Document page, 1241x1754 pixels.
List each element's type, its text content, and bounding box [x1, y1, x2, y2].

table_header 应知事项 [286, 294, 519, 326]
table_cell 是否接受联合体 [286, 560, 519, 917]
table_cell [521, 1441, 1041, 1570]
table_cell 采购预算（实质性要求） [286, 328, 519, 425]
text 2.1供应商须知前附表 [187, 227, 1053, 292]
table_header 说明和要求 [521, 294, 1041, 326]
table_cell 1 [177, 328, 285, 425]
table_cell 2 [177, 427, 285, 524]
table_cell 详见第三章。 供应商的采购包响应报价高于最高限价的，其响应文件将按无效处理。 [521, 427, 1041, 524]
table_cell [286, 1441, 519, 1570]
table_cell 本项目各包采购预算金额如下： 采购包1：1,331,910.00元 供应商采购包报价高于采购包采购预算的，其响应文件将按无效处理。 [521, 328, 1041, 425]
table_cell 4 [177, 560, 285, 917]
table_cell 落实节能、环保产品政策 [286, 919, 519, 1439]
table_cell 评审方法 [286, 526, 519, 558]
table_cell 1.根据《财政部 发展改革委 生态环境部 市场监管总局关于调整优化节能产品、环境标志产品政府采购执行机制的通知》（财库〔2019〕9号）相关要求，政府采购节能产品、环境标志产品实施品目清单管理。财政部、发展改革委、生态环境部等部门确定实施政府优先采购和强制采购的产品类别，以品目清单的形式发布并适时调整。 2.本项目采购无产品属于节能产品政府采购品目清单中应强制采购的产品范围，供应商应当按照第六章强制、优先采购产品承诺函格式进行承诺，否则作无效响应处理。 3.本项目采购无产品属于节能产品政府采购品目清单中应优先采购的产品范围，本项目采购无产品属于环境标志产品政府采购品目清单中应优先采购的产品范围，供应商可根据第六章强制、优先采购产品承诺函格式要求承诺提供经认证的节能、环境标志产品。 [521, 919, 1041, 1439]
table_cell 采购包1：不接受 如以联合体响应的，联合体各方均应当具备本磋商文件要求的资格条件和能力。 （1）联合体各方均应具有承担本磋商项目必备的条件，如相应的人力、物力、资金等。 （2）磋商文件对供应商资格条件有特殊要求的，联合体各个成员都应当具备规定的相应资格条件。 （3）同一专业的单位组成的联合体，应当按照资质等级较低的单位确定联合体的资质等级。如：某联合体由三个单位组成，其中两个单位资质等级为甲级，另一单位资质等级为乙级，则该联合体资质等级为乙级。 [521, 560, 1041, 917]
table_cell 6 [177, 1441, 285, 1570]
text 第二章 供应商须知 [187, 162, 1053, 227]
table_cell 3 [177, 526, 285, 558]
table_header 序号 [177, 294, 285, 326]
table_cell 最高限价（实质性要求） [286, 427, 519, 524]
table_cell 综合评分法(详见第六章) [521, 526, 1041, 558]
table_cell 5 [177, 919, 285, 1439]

### Written task
Would you count the lines in the data that include the word "其响应文件将按无效处理" and reply with only the number?

### Written response
2